Written task: Only the lines from the one that contains "location in Google Maps." through the last line of the data below should be duplicated, exactly and without pictures.

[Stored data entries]
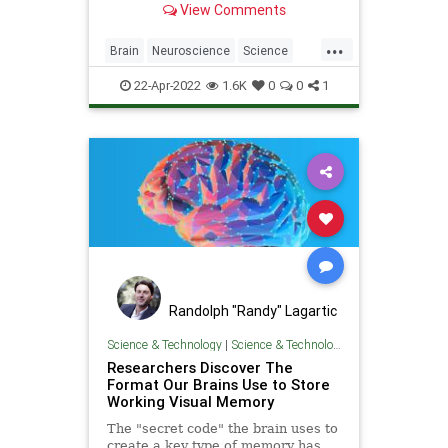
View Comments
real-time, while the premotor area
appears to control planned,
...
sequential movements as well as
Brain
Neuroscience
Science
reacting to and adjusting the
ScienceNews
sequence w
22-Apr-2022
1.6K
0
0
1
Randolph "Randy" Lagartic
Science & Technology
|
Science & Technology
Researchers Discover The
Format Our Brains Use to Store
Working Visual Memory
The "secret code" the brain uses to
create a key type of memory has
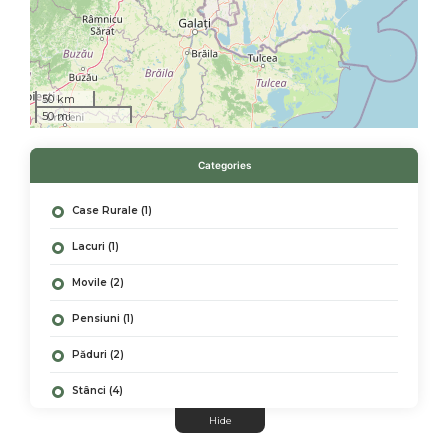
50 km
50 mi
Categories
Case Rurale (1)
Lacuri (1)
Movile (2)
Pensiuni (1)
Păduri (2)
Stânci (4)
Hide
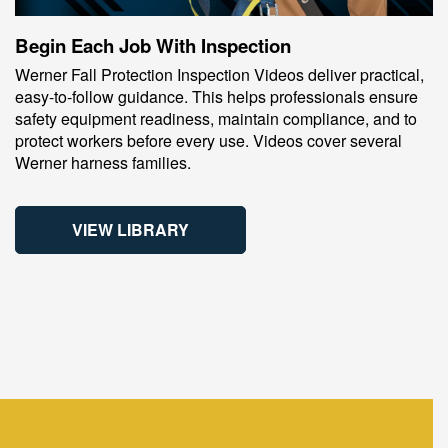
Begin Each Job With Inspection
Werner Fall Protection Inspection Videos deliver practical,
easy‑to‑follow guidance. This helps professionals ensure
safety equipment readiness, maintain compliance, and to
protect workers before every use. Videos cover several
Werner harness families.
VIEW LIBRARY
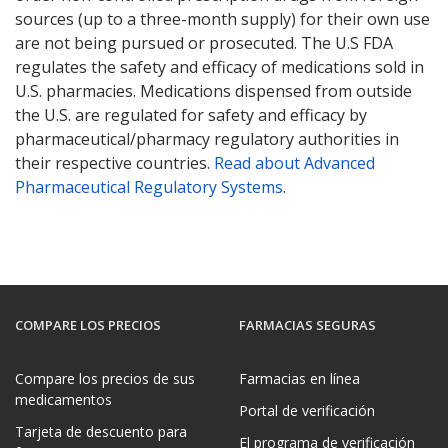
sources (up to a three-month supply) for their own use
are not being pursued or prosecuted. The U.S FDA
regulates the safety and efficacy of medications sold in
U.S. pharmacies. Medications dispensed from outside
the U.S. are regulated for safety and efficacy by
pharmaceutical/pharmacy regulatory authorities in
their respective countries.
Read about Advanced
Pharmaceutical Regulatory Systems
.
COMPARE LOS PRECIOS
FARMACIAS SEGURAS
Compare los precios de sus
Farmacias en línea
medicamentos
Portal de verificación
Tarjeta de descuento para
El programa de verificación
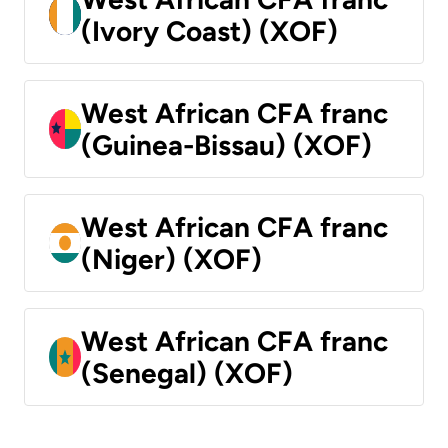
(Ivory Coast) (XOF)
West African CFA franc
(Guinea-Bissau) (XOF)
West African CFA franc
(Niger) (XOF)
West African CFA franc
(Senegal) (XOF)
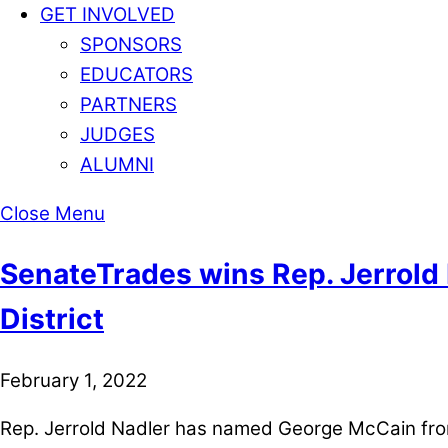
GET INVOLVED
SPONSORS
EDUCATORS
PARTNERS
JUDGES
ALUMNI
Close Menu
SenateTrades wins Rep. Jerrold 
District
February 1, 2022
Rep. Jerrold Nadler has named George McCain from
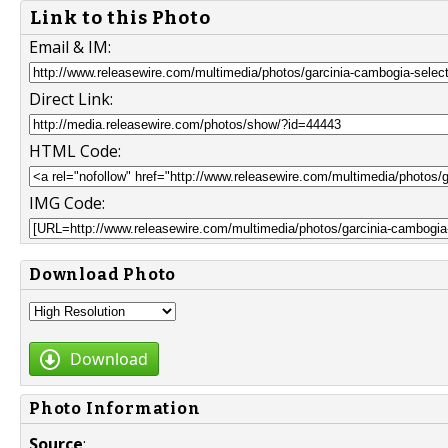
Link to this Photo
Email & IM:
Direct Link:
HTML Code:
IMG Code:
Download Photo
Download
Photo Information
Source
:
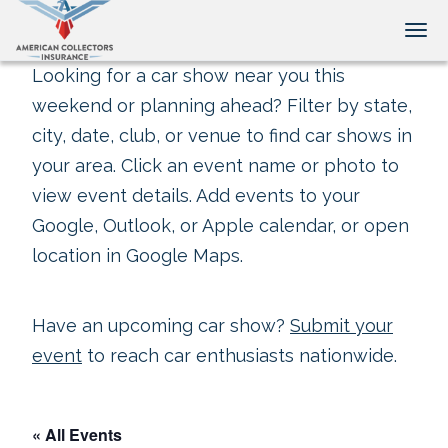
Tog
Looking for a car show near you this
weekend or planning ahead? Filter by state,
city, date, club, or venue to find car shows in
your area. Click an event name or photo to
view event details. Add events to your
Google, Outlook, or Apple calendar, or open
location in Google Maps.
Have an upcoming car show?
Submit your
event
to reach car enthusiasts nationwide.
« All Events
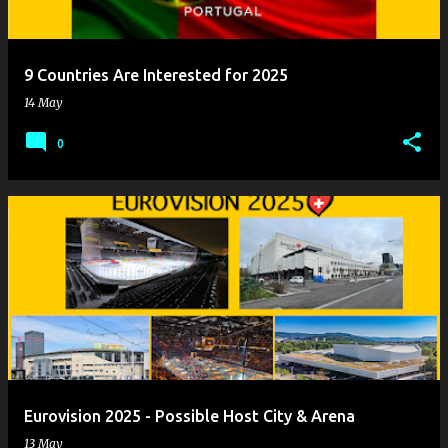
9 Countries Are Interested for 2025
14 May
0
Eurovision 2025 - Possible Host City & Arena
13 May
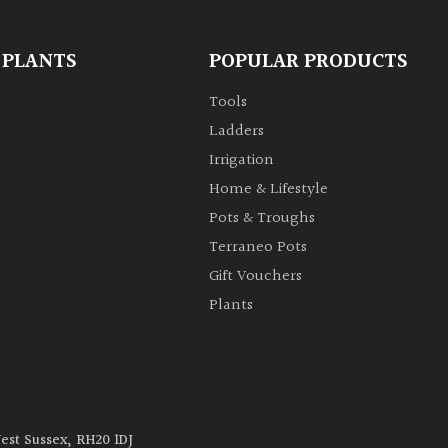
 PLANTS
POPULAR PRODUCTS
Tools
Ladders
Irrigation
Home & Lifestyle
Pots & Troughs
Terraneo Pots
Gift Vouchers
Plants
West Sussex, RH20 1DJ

Response for this exercise:
location in Google Maps.
Have an upcoming car show?
Submit your
event
to reach car enthusiasts nationwide.
« All Events
9 Countries Are Interested for 2025
14 May
0
Eurovision 2025 - Possible Host City & Arena
13 May
 PLANTS
POPULAR PRODUCTS
Tools
Ladders
Irrigation
Home & Lifestyle
Pots & Troughs
Terraneo Pots
Gift Vouchers
Plants
West Sussex, RH20 1DJ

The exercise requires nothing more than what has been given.